Iraqi Kurdistan’s critical energy sector has also come under unprecedented attack this year, which could have severe economic consequences for the future of the autonomous region and its inhabitants.

On March 13, the Iraqi Kurdish capital, Erbil, was subjected to an unprecedented missile attack. Ballistic missiles struck the private residence of Baz Karim Barzanji, a businessman working on developing a pipeline for gas exports.

Iran’s Islamic Revolutionary Guard (IRGC) readily claimed responsibility for the attack, baselessly claiming that it had targeted an Israeli base. In reality, Iran attacked Erbil, and Barzanji’s residence in particular, to demonstrate its vehement opposition to Iraqi Kurdistan’s plan to supply Turkey and Europe with natural gas. Barzanji’s KAR Group was working to develop a pipeline for this purpose. Iran opposed the project since it did not want competition from Iraqi Kurdistan and showed its willingness to resort to brute force to get its way.

The move also came after Iraqi Kurdistan’s leading party, the Kurdistan Democratic Party (KDP), entered into a tripartite political coalition led by the populist Iraqi Shiite leader Muqtada al-Sadr. Sadr, who won the most seats in Iraq’s October 2021 parliamentary elections, sought, through a sheer parliamentary majority, to form an Iraqi government without the Iran-backed political factions organized under the umbrella of the Coordination Framework.
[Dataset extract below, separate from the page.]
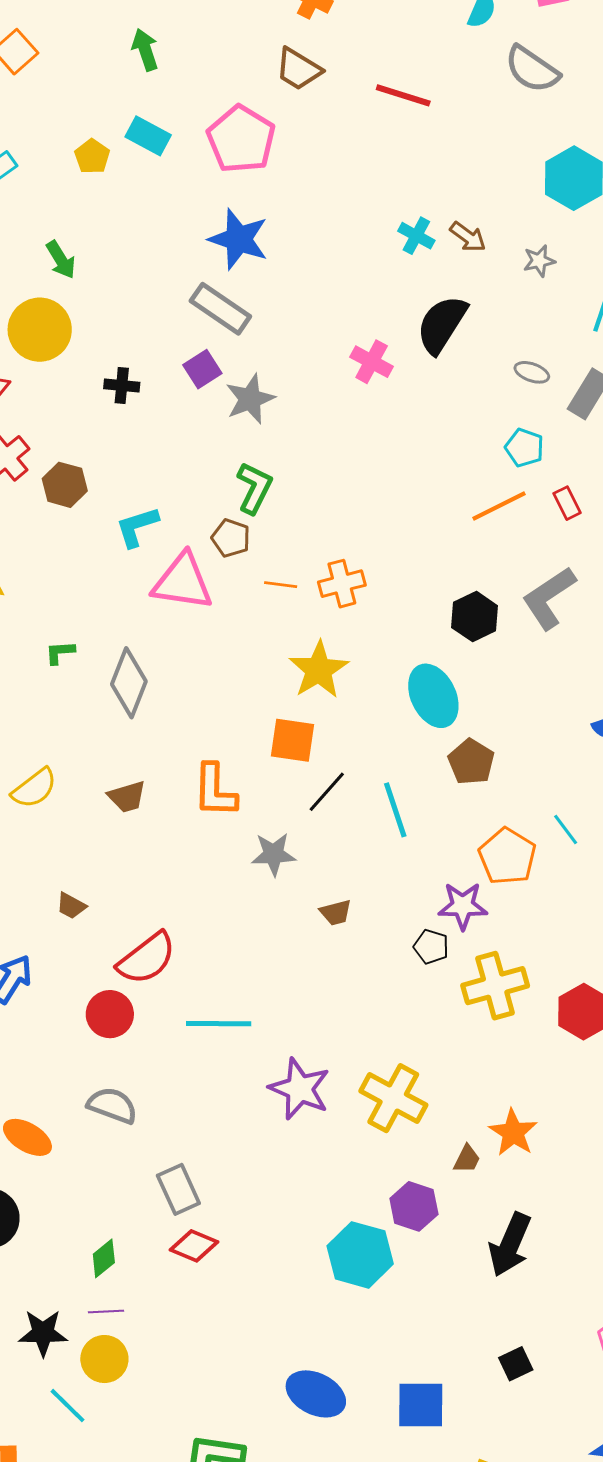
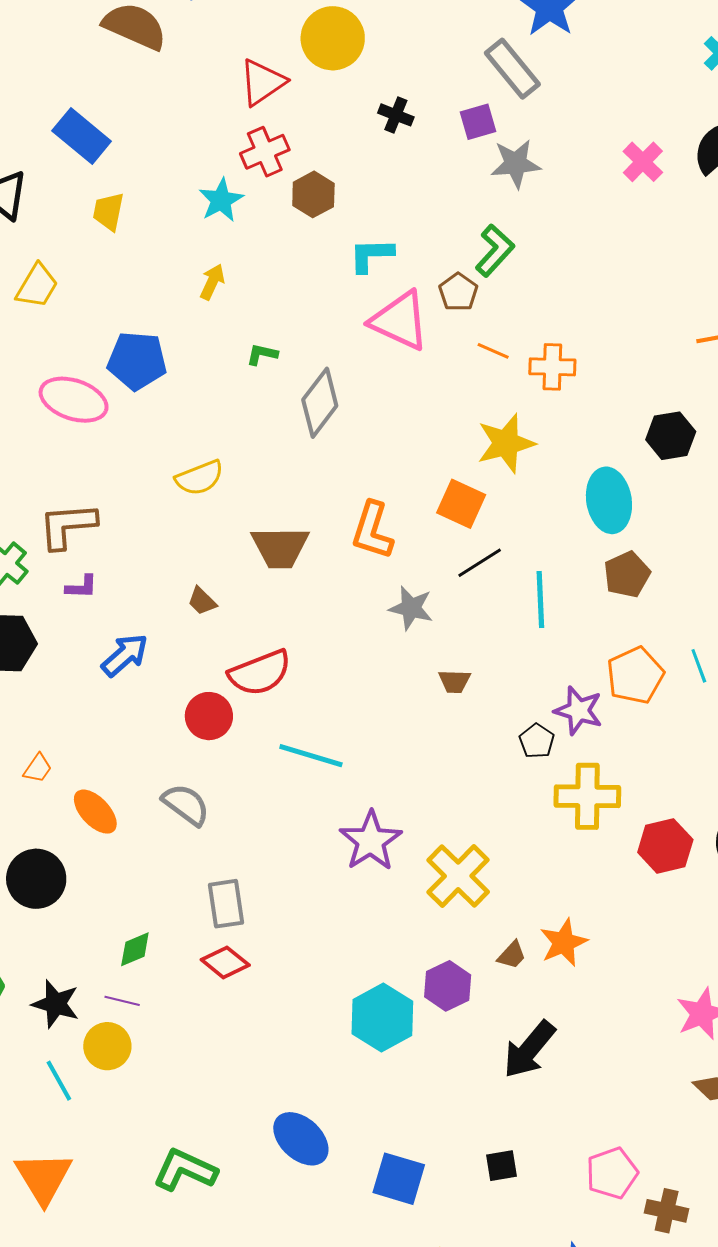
brown trapezoid: (127, 797) -> (280, 547), moved, size x1.5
In response, the Coordination Framework mounted a “judicial coup” by using the country’s Federal Supreme Court (FSC) to prevent Sadr from forming his majority government, by changing the requirements for selecting the Iraqi president and forming a new government, and ruling against Iraqi Kurdistan’s oil sector. As Iraq analyst Michael Knights put it, through this action, the Framework did not “hesitate to risk taking half a million barrels of oil off the world market and plunging five million inhabitants of the Kurdistan Region into economic crisis through its courtroom (alongside rocket and drone) attacks on Kurdistan oil sales.”
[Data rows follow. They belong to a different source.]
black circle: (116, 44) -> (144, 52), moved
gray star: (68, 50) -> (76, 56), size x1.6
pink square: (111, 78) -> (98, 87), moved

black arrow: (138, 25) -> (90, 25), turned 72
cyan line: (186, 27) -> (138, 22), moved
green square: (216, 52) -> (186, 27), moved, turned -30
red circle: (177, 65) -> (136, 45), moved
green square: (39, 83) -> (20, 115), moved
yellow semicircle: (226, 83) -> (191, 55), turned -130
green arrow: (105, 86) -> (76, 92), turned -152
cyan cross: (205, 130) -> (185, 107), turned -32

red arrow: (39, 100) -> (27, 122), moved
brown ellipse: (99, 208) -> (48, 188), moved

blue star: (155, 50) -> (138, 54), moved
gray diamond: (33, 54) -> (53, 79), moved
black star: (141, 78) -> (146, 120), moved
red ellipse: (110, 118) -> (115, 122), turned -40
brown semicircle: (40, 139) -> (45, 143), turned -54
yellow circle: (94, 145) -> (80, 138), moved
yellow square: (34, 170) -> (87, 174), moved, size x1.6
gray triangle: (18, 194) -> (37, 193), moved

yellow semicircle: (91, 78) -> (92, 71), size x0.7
U.S. contractors working on an expansion project of Iraqi Kurdistan’s Khor Mor gas field, which aims to double production, have left due to repeated rocket attacks, undoubtedly perpetrated by Iran-backed militias. The KAR Group pipeline intended to deliver gas from Khor Mor to Duhok near the Turkish border. As with the March 13 Erbil attack, these repeated rocket attacks clearly aim to prevent this from becoming a reality and prevent Iraqi Kurdistan from independently developing and benefitting from its natural resources.
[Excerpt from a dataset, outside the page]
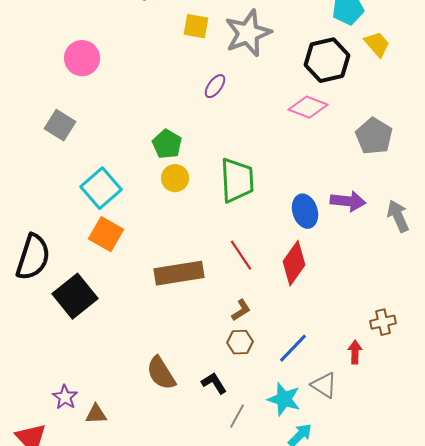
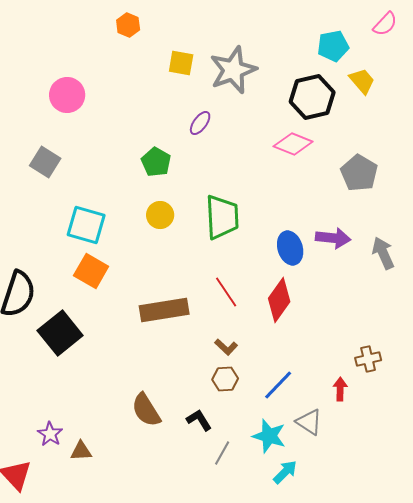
green pentagon: (167, 144) -> (156, 162), moved
cyan square: (101, 188) -> (86, 225), turned -33
brown L-shape: (241, 310) -> (226, 347), turned 75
These flagrant attacks threaten the security of Iraqi Kurdistan, a relatively stable enclave in a notoriously volatile part of the world.

While rocket attacks terrorize foreign contractors out of the region, the FSC ruling has also compelled the oil service companies Baker Hughes, Haliburton, and Schlumberger to pledge not to seek any new tenders in Iraqi Kurdistan. In late August, Baghdad threatened to take legal action against buyers of crude Iraqi Kurdish oil, meaning other companies could be soon forced to follow suit.

Reuters exclusive revealed that oil production in Iraqi Kurdistan “could almost halve by 2027 if there is no new exploration or major investment in the sector”. That would prove disastrous for the autonomous region and its people (more of whom may choose to try and migrate to Europe illegally if economic conditions worsen as a direct result) since it still relies on oil exports for up to 85 percent of its budget. The region had hoped increased gas production could enable it to weather the negative effects of any decrease in oil sales, but that too is imperiled by these constant rocket attacks.

These flagrant attacks threaten the security of Iraqi Kurdistan, a relatively stable enclave in a notoriously volatile part of the world. They could have profoundly negative long-term ramifications for the wider region if allowed to continue.